Tuesday, January 11, 2011

Trackdown (1976)

It was good to finally see an uncut letterboxed print of this R-rated 1976 United Artists film, which has never received a U.S. home video release. I had only seen TRACKDOWN on a battered TV print, which omits occasional profanity and approximately three minutes from two scenes of Karen Lamm being raped and battered (Lamm performs nudity in one). It's a better film than the censored version indicates, but still nothing special.

Big Jim Mitchum stars as Big Jim Calhoun, a Montana rancher who journeys to Los Angeles to find his teenage runaway sister Betsy (Karen Lamm, who was then married to Beach Boy Dennis Wilson). Mitchum didn’t have the charisma of his legendary father, but he sure looked and sounded a lot like Robert, and he could be used well in physical roles like this one. He’s certainly as notable a presence in TRACKDOWN as, say, Chuck Norris was in his earliest films.

Interestingly, director Richard T. Heffron (NEWMAN’S LAW) and writer Paul Edwards (HIGH BALLIN’), working from a story by BAD CHARLESTON CHARLIE’s Ivan Nagy, anticipate HARDCORE with its story of a morally straight man from the country navigating the sleaze of the big city to rescue an innocent teenage girl. HARDCORE is the better film, but TRACKDOWN is certainly an entertaining action-oriented version of the same story.

Betsy has it rough in Hollywood. A Latino street gang robs, kidnaps, rapes, drugs, and sells her into a stable of call girls owned by hood Johnny Dee (Vince Cannon). Classy madam Barbara (Anne Archer!) convinces the 17-year-old Betsy that prostitution is a blast, showering her with nice clothes and fancy parties with rock stars. Betsy almost buys it until one of Johnny’s pals gets rough with her on the job.

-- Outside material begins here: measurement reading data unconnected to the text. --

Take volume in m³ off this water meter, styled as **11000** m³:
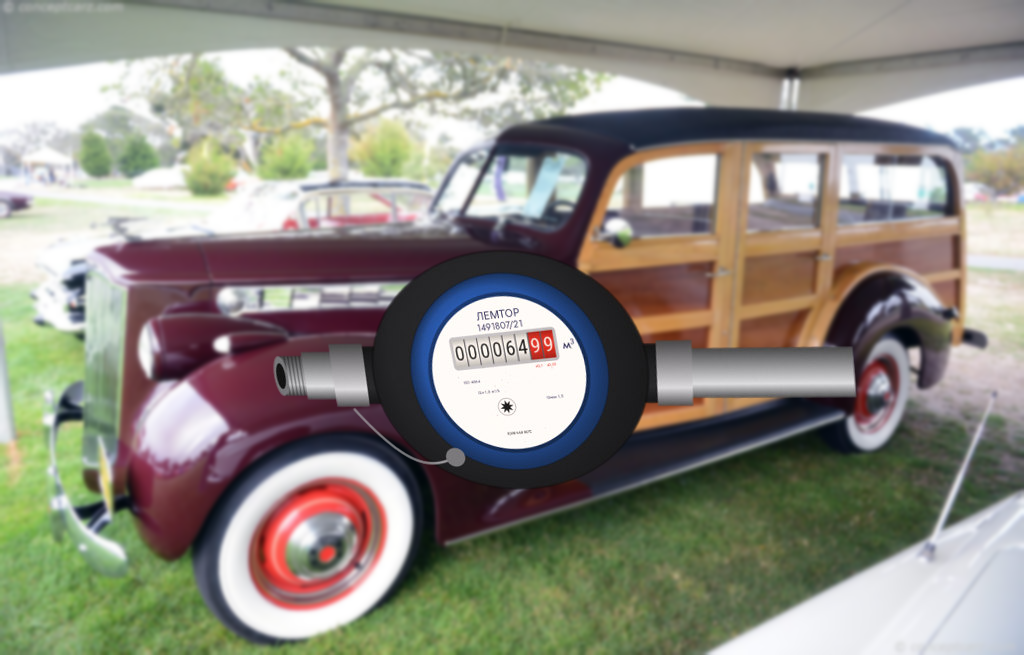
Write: **64.99** m³
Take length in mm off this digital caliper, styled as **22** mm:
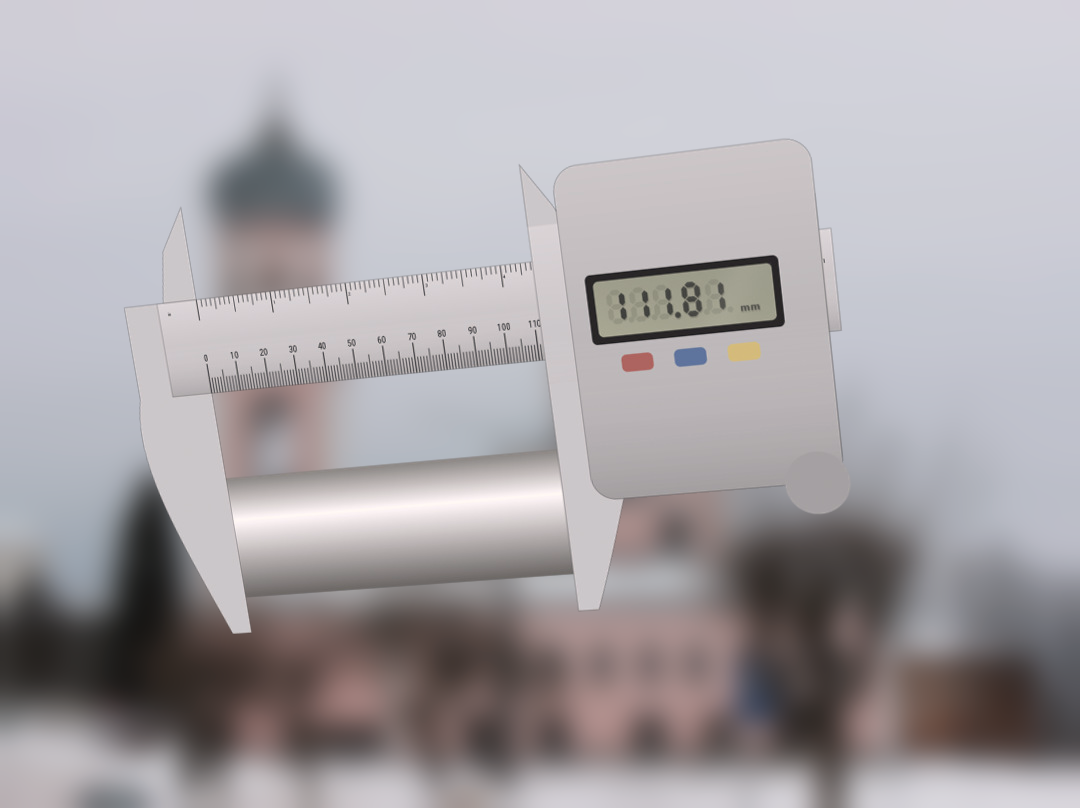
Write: **111.81** mm
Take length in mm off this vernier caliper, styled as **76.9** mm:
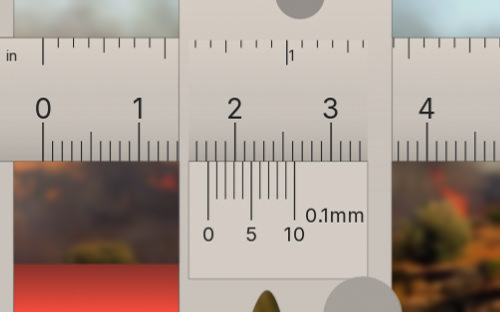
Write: **17.2** mm
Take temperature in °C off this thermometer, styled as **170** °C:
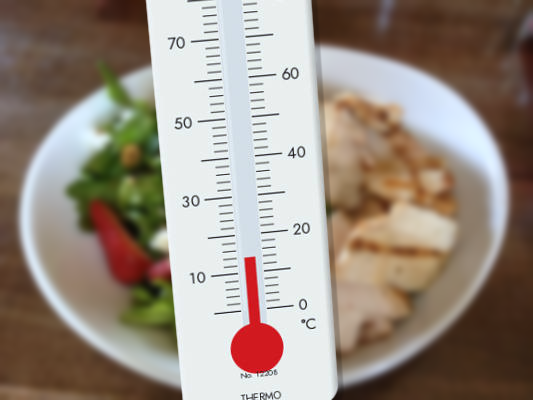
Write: **14** °C
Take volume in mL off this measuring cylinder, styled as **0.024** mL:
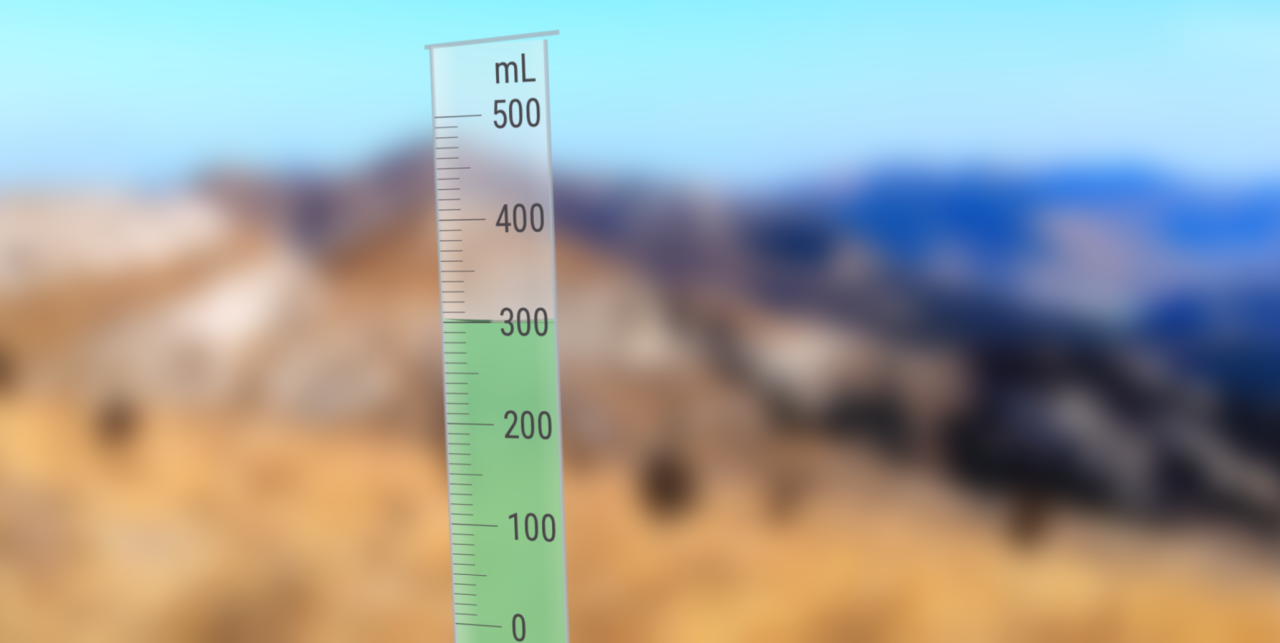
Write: **300** mL
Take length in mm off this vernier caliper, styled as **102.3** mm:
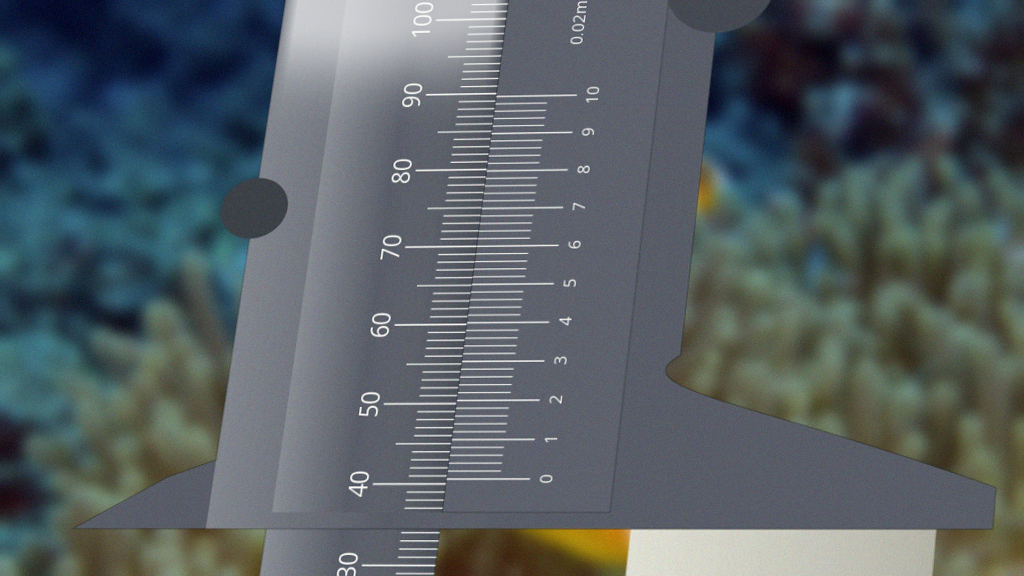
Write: **40.6** mm
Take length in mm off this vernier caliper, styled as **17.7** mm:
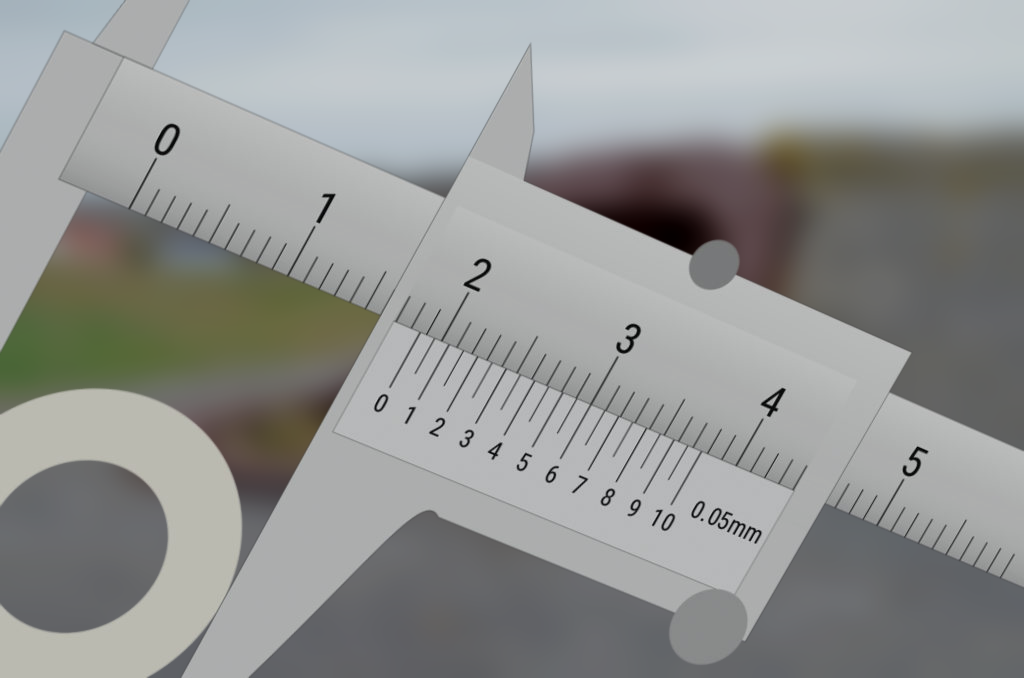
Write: **18.6** mm
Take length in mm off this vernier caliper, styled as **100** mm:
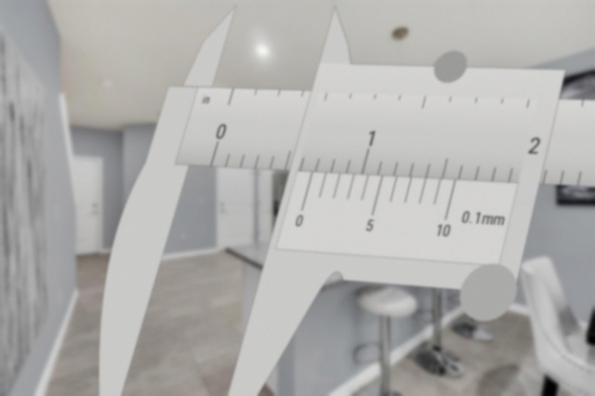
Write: **6.8** mm
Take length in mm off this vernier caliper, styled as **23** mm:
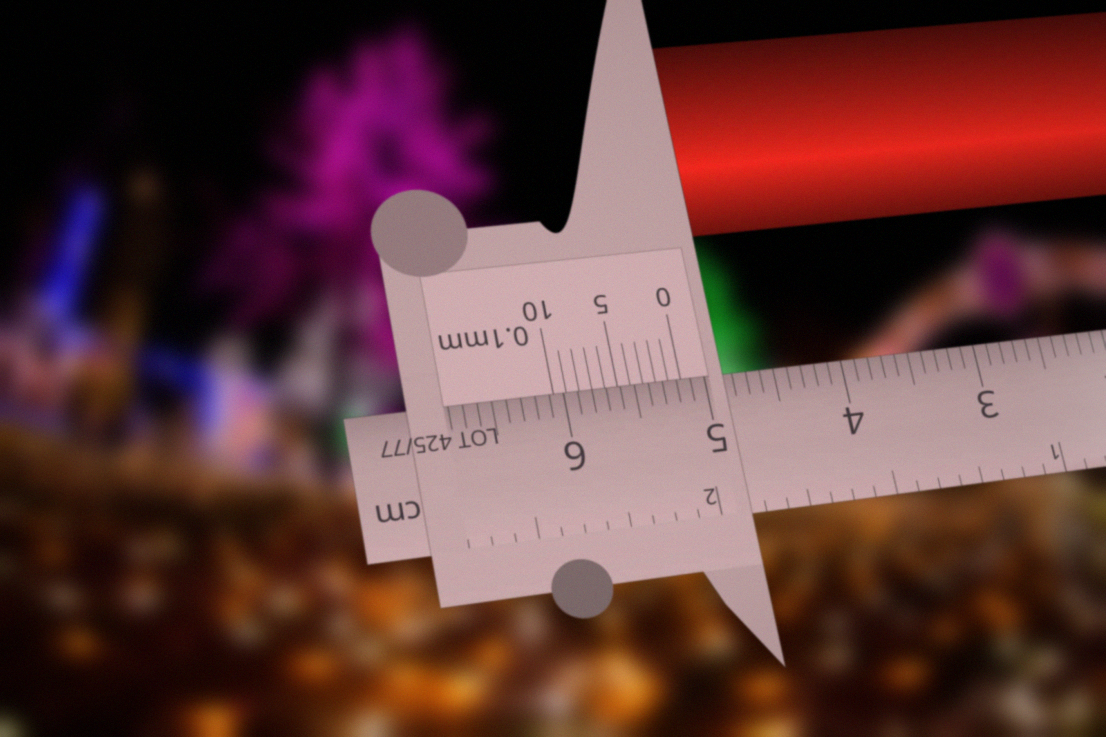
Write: **51.7** mm
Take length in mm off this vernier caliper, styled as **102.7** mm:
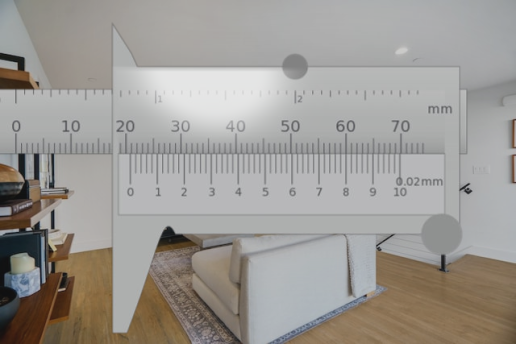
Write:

Meanwhile, Calhoun, getting nowhere with the cops, who can’t be bothered to look for one runaway blonde in a city teeming with them, crashes through the streets of Hollywood like an ox in a china shop. He eventually finds allies in sympathetic gangbanger Chucho (Erik Estrada!) and women’s shelter director Lynn (Cathy Lee Crosby!), who point which direction Calhoun should lay down the rough stuff.

The first half of TRACKDOWN moves a little slowly, while Heffron lays out the characters’ motivations, giving us a good look at the silky manner in which girls are lured into Dee’s sleazy operation. Once the relationships are clearly drawn, Heffron, a solid craftsman who moved freely between features (OUTLAW BLUES) and television (V: THE FINAL BATTLE), gets into the good stuff, staging a terrific shootout inside an elevator shaft and closing on a rousing desert chase. Crosby and Estrada are very good, though TRACKDOWN could have used a more formidable villain than Cannon.